California Offers a Bit of Breathing Room for Chickens

Backyard chickens, like these that live with Edible East Bay writer Jessica Prentice, have the good life, but their commercially raised sisters haven't been so lucky. New state legislation in California increases required cage size for the birds laying our breakfast eggs in state as well as for those in other states whose eggs are sold here. (Photo by Foster Wiley)

Backyard chickens, like these that live with Edible East Bay writer Jessica Prentice, have the good life, but their commercially raised sisters haven’t been so lucky. New state legislation in California increases required cage size for the birds laying our breakfast eggs in state as well as for those in other states whose eggs are sold here. (Photo by Foster Wiley)

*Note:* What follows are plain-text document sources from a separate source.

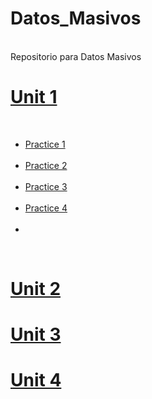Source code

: <body>
  <head>
<h1> Datos_Masivos</h1><br>
Repositorio para Datos Masivos<br>

<h1><a href="https://github.com/vcesar454/Datos_Masivos/tree/Unit_1">Unit 1</a></h1><br>
<ul>
  <li> <a href="https://github.com/vcesar454/Datos_Masivos/blob/main/Practices/Practice%20%231%20GitFlow.pdf">Practice 1</a></li><br>
  <li> <a href="https://github.com/vcesar454/Datos_Masivos/blob/main/Practices/Practice%20%232.pdf">Practice 2</a></li><br>
  <li> <a href="https://github.com/vcesar454/Datos_Masivos/blob/main/Practices/Practice%20%233.pdf">Practice 3</a></li><br>
  <li> <a href="https://github.com/vcesar454/Datos_Masivos/blob/main/Practices/Practice%20%234.pdf">Practice 4</a></li><br>
  <li> <a href="https://github.com/vcesar454/Datos_Masivos/tree/main/Exams>Exam"></a></li>
</ul>
  <br>
  
<h1> <a href="https://github.com/vcesar454/Datos_Masivos">Unit 2</a></h1>
<h1> <a href="https://github.com/vcesar454/Datos_Masivos">Unit 3</a></h1>
<h1> <a href="https://github.com/vcesar454/Datos_Masivos">Unit 4</a></h1>
<body>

Two new laws related to chickens and eggs went into effect in California on Jan 1. In combination, the two laws prohibit eggs produced in extreme-confinement conditions from being sold in California, regardless of where the eggs were produced. Proposition 2 was a ballot proposition passed back in 2008 requiring that certain egg-laying hens, calves raised for veal, and pregnant pigs must be confined in cages that allow them to turn around freely, lie down, stand up, and fully extend their limbs. However, upgraded living quarters for chickens would cost money and cause farmers to raise the price of their eggs. To prevent egg farmers in other states from undercutting California’s prices with eggs produced in more crowded conditions, California egg farmers and animal-welfare advocates joined forces. They worked to pass a companion law making it illegal to sell eggs in California unless they’re produced in compliance with the new space requirements. The result is that hens in California and those from farms nationwide that sell eggs in California will be raised in slightly more humane living conditions.